- **Extract**
○ ○ ○ ○

Through the process of γp → K⁺Λ(1405) photoproduction it is possible from a perspective different to the line shape to get a hand on the hyperon’s structure. This is because the two mechanisms depicted in Fig. 1 are expected to contribute in a different manner to both energy and K⁺ angular distributions.

Fig. 3: Differential cross section of γp →K⁺Λ(1405). Black squares are BGOOD, red circles are CLAS [13].

The t-channel graph (Fig. 1 left) is expected to contribute over a wide kinematic range with the typical exponential fall-off with Mandelstam t. In addition, large t (at least large 3-momentum transfers) could be suppressed, if the Λ(1405) was an extended molecular-type structure. In contrast, the triangle singularity feeds Λ(1405) production through the precursor N* state(s), virtually independent of t determined from beam photon and K⁺. It selects a narrow kinematic range, because any triangle singularity occurs only if the relevant Feynman diagram can be interpreted as an energy and momentum conserving process in space-time, with all internal particles real, on the mass shell, and moving forward in time (this is the Coleman-Norton theorem [9]).

Fig. 3 shows the differential cross sections for the reaction γp →K⁺Λ(1405) in comparison to CLAS [13]. There is general agreement between the data sets. BGOOD extents the angular range of the K⁺ to very forward angles. We confirm a flat angular distribution for E_{γ} = 1550 ...2000 MeV, corresponding to cm energies of E_{cm} = 1.95 ...2.15 GeV. This would be consistent with a triangle mechanism, including the drop visible at very forward angle. At higher energies forward peaking is observed consistent with t-exchange. This suggests the triangle singularity drives the lower pole rather than the higher one, and vice-versa for the t-channel mechanism.

The complete kinematic coverage of the BGOOD experiment allows to determine the integrated total photoproduction cross sections with virtually no extrapolations. This is shown in Fig. 4 for Λ(1405) and Λ(1520). In particular the Λ(1405) total cross section could be determined with unprecedented energy resolution. It provides clear evidence for the significant role of the triangle mechanism in Λ(1405) photoproduction. This vice versa makes the N*(2030) likely to exist as a dynamically generated K*Σ molecular type state.

○ ○ ○ ○

- **Prompt 1**
Rewrite the source listing below, replacing "series names" with "series labels" and keeping every other word unchanged. Omit the pictures from your version.

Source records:
○ ○ ○ ○

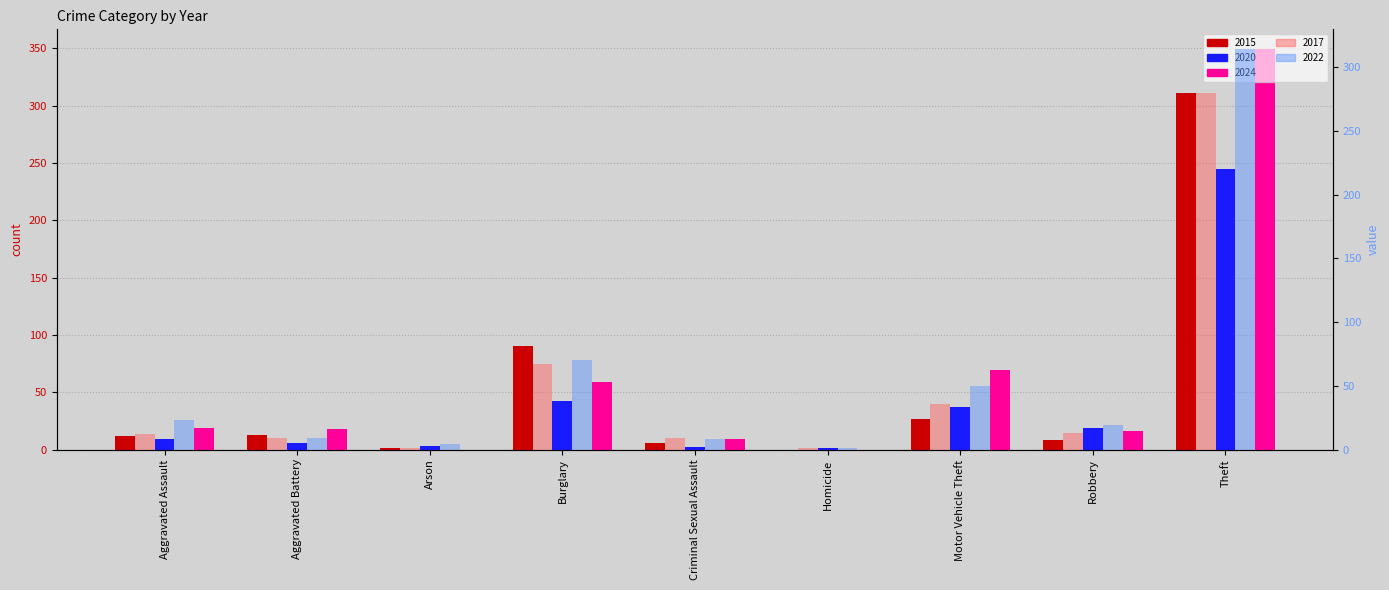

What is the sum of all 2017 values?

428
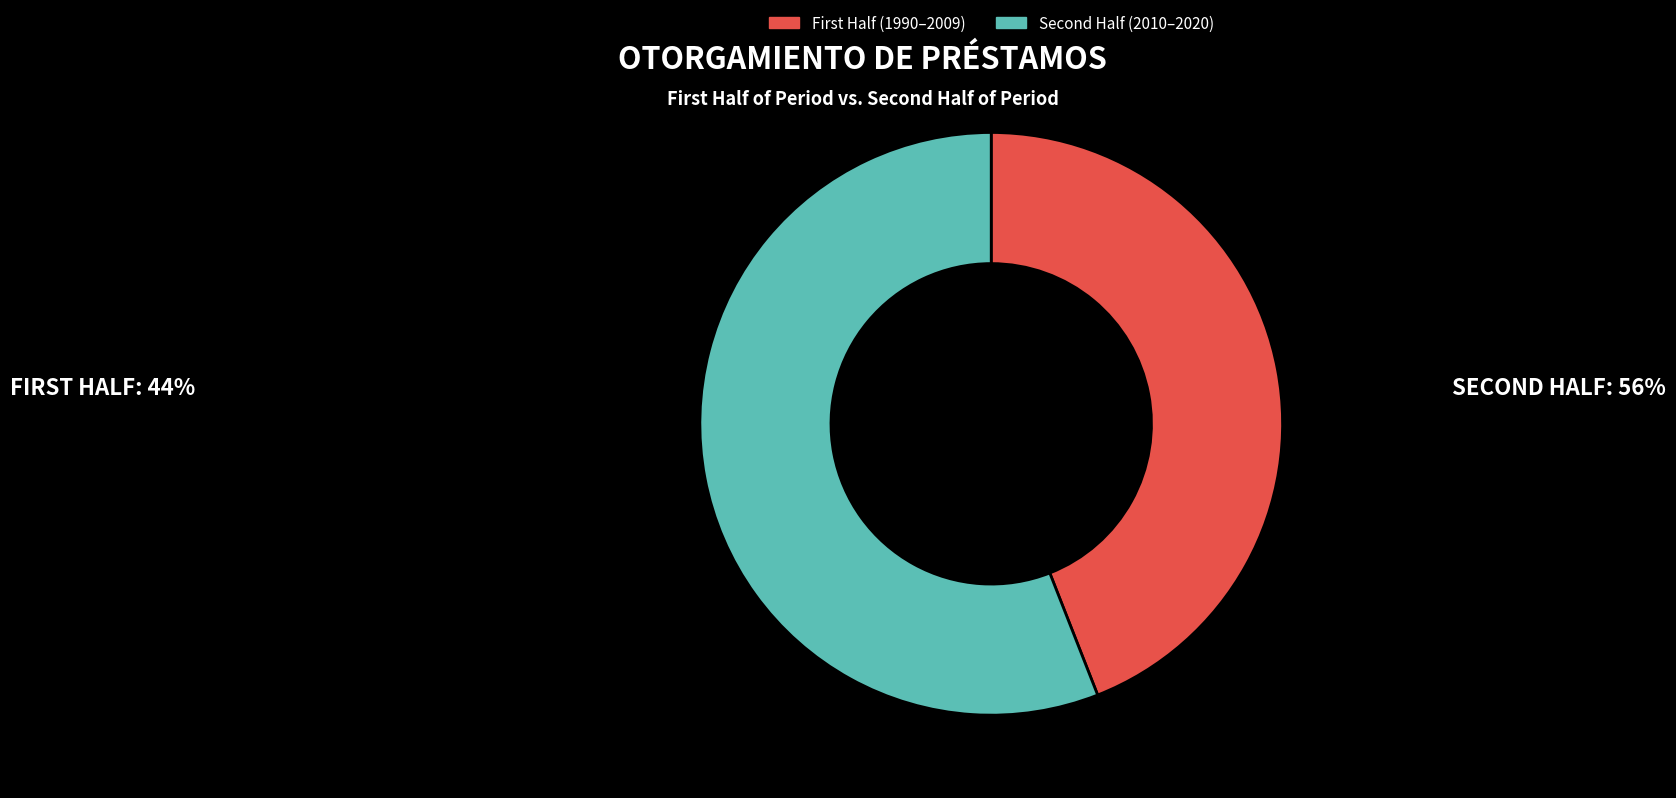

Rank the categories by value from highest to lowest.

Second Half (2010–2020), First Half (1990–2009)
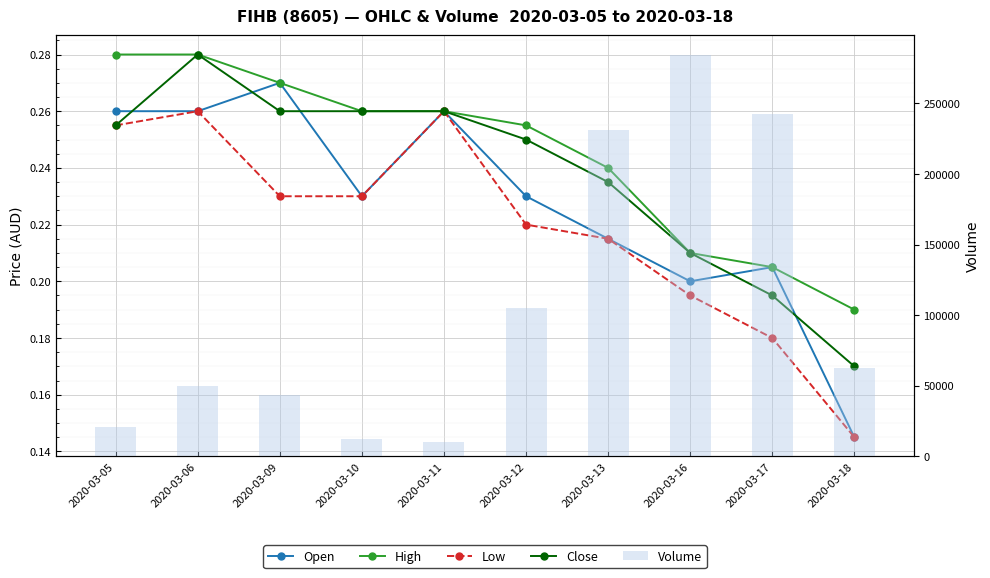

What are all the series names shown in the legend?

Open, High, Low, Close, Volume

○ ○ ○ ○

- **Prompt 2**
List each figure that the passage on Λ(1405) photoproduction refers to.

- **Task solution 1**
What is the sum of all 2017 values?

428

Rank the categories by value from highest to lowest.

Second Half (2010–2020), First Half (1990–2009)

What are all the series labels shown in the legend?

Open, High, Low, Close, Volume

- **Task solution 2**
Fig. 1, Fig. 3, Fig. 4